■ SOURCE:
Saturday, October 05, 2013

Summer

It's a long summer afternoon. She stands with one foot on the metal gate, another in the air, and takes a swing. A childhood flashes by in the semi circle she makes. 

She is six. She swings with one foot on the freshly-repainted metal gate. She loves that smell - the smell of new paint. She has on a light cotton frock with polka dots, and holds an ice lolly in one hand. These are a rare allowance, these ice lollies bought from street vendors. They aren't considered hygienic by her parents, but sometimes, on summer afternoons like these, she uses their presence in her grandparent's home to her favour. The world out here is different from the one she lives in. Life is slower here. People seem to always want to meet and talk to each other. There is a girl in the neighbourhood her age who does not go to school. 'That is not such a bad thing though', she thinks. The thoughts of school and holiday homework make her uneasy. She climbs down the gate and goes upstairs. It's three storeys, but it has never seemed like much to her. Nanaji is in the pooja room. Nani and Mummy are pickling mangoes. Mummy spots her and asks her to come and have some mangoes. Everything seems to be in such action! As if bathing and getting ready and worshipping and cooking and eating and pickling and telling kids what to do are the most important jobs in the world! 

There is a noise and a lightness and a yellow-tinged distant happiness about that memory that make her smile. She goes to the living room and switches on the flat screen LED TV that has silently replaced the black and white TV with double doors somewhere through the years. She flips through the channels and settles on Doordarshan - something completely vague and uninteresting. But it allows perfectly for nostalgia to flood in again.

■ WHAT NEEDS TO BE DONE: Copy the summer memory piece above in full, word for word.

■ EXCERPTED RECORDS:
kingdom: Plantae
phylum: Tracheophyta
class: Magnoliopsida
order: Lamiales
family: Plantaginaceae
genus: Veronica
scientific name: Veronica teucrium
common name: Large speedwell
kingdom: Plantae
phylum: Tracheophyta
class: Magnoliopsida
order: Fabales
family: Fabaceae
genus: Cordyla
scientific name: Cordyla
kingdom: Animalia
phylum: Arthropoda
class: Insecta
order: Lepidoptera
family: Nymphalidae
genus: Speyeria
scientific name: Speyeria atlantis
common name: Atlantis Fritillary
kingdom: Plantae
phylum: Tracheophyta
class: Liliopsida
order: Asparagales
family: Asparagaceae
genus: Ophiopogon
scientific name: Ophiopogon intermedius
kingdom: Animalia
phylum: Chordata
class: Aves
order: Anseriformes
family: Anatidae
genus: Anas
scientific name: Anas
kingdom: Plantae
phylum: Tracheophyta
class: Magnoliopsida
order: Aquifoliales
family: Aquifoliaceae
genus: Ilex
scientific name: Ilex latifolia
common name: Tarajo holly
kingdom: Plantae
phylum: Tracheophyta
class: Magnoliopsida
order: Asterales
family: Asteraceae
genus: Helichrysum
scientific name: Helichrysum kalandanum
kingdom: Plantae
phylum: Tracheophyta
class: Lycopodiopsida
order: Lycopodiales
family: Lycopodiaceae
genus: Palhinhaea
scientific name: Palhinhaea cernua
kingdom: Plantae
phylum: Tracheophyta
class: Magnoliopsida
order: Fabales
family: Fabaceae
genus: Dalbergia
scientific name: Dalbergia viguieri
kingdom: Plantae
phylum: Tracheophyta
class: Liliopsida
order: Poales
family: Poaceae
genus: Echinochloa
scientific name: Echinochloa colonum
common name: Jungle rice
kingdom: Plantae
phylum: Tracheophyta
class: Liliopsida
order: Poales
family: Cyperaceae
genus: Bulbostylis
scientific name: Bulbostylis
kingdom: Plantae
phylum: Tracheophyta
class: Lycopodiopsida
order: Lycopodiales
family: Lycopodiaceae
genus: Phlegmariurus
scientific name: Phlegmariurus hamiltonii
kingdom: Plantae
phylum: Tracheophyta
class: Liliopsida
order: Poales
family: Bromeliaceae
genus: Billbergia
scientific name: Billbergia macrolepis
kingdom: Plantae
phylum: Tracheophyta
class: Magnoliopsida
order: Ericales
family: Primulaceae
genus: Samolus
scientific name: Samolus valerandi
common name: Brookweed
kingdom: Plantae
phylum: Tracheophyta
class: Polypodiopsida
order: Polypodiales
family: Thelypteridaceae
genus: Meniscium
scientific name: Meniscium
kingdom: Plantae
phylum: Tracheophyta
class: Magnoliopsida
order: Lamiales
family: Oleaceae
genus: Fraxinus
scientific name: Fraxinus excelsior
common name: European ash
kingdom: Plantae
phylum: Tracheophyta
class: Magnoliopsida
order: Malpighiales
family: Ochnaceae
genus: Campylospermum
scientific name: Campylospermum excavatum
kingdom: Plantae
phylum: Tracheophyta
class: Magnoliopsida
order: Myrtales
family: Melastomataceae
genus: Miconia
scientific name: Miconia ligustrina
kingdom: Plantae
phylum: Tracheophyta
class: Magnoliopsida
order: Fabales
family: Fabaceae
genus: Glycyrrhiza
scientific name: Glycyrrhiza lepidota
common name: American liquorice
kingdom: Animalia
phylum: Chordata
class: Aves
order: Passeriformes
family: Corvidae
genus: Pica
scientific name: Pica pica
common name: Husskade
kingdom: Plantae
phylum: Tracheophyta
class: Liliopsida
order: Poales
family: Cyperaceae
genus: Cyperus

■ ANSWER:
Saturday, October 05, 2013

Summer

It's a long summer afternoon. She stands with one foot on the metal gate, another in the air, and takes a swing. A childhood flashes by in the semi circle she makes. 

She is six. She swings with one foot on the freshly-repainted metal gate. She loves that smell - the smell of new paint. She has on a light cotton frock with polka dots, and holds an ice lolly in one hand. These are a rare allowance, these ice lollies bought from street vendors. They aren't considered hygienic by her parents, but sometimes, on summer afternoons like these, she uses their presence in her grandparent's home to her favour. The world out here is different from the one she lives in. Life is slower here. People seem to always want to meet and talk to each other. There is a girl in the neighbourhood her age who does not go to school. 'That is not such a bad thing though', she thinks. The thoughts of school and holiday homework make her uneasy. She climbs down the gate and goes upstairs. It's three storeys, but it has never seemed like much to her. Nanaji is in the pooja room. Nani and Mummy are pickling mangoes. Mummy spots her and asks her to come and have some mangoes. Everything seems to be in such action! As if bathing and getting ready and worshipping and cooking and eating and pickling and telling kids what to do are the most important jobs in the world! 

There is a noise and a lightness and a yellow-tinged distant happiness about that memory that make her smile. She goes to the living room and switches on the flat screen LED TV that has silently replaced the black and white TV with double doors somewhere through the years. She flips through the channels and settles on Doordarshan - something completely vague and uninteresting. But it allows perfectly for nostalgia to flood in again.